■ Task to carry out: Show each line of the listing in which the word "vous" occurs.

■ Entries provided:
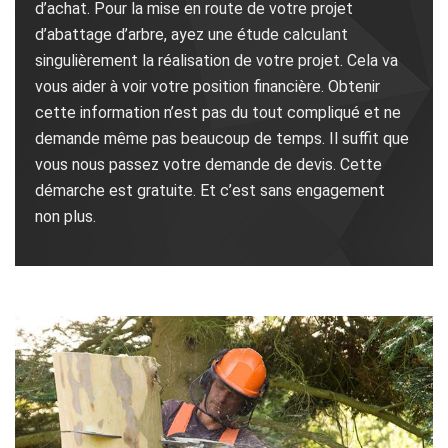
d’achat. Pour la mise en route de votre projet
d’abattage d’arbre, ayez une étude calculant
singulièrement la réalisation de votre projet. Cela va
vous aider à voir votre position financière. Obtenir
cette information n’est pas du tout compliqué et ne
demande même pas beaucoup de temps. Il suffit que
vous nous passez votre demande de devis. Cette
démarche est gratuite. Et c’est sans engagement
non plus.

■ Expected output:
vous aider à voir votre position financière. Obtenir
vous nous passez votre demande de devis. Cette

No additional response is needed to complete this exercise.